In den San Blas Inseln

Während der ersten Nacht landen mehr als 50 fliegende Fische unfreiwillig an Bord von „Sleipnir2“ – nur einen geringen Teil können wir wieder in sein Element befördern.

Bei der Annäherung an den Archipel tauchen vermehrt kleine, mit Palmen dicht bewachsene, Inseln auf. Ein Vergleich mit den Malediven würde sich aufdrängen, wäre nicht deutlich im Hintergrund das einigermaßen hoch aufragende Festland Panamas zu sehen. Die Einfahrt zu unserem Ankerplatz in den Eastern Holandes Cays kann man ohne Übertreibung als eng bezeichnen. Der Anker fällt auf drei Meter Sand in einer Traumlandschaft.

Unmittelbar neben „Sleipnir2“ und Rahula liegt eines der zahlreichen Riffe – die Sichtweite im glasklaren Wasser schätzen wir auf 40 Meter. Ein Hai teilt Wolfgangs Wunsch nach Körperkontakt nicht und zieht sich elegant zurück, nachdem er an der Schwanzflosse gepackt wurde. Etwas später sind James und Wolfgang unschlüssig wie sie an einen Lobster herankommen, dessen Unterschlupf von einer Muräne „bewacht wird“. Ein Rochen und eine Schildkröte runden das Schnorchelerlebnis ab.

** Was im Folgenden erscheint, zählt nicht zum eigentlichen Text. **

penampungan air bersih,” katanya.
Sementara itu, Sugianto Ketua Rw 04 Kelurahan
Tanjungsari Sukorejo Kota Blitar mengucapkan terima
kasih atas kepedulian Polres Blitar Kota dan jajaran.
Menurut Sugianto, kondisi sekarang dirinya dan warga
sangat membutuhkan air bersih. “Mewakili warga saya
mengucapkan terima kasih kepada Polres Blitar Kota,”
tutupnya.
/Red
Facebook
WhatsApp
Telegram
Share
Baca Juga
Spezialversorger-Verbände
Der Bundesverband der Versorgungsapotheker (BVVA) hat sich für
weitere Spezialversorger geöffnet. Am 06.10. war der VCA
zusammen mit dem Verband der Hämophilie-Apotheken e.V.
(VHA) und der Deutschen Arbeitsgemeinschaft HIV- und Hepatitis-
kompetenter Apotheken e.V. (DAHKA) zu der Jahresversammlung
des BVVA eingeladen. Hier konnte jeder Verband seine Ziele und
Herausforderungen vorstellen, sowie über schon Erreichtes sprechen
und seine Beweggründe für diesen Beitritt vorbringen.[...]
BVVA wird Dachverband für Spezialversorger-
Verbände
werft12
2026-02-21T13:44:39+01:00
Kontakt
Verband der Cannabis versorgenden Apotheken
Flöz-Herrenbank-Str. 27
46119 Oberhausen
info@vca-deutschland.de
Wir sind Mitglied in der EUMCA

Die Insel, die wir am nächsten Tag erkunden, ist mit dichtem Palmenurwald, der bis zum Strand reicht, bewachsen. Hier wurde nicht gepflanzt oder kultiviert. Palmenstämme liegen in verschiedensten Vermoderungsgraden am Strand oder im Wasser; Reiher, Krabben und Fischschwärme überall – ein Robinsongefühl tut sich auf.
Evi ist an ihrem Traumziel – unübersehbar rundum zufrieden – und intensiviert ihre fotographischen Ambitionen weiter. Eine Vielzahl von Aufnahmen entsteht, und bald quittiert die erste Kamera ihren Dienst…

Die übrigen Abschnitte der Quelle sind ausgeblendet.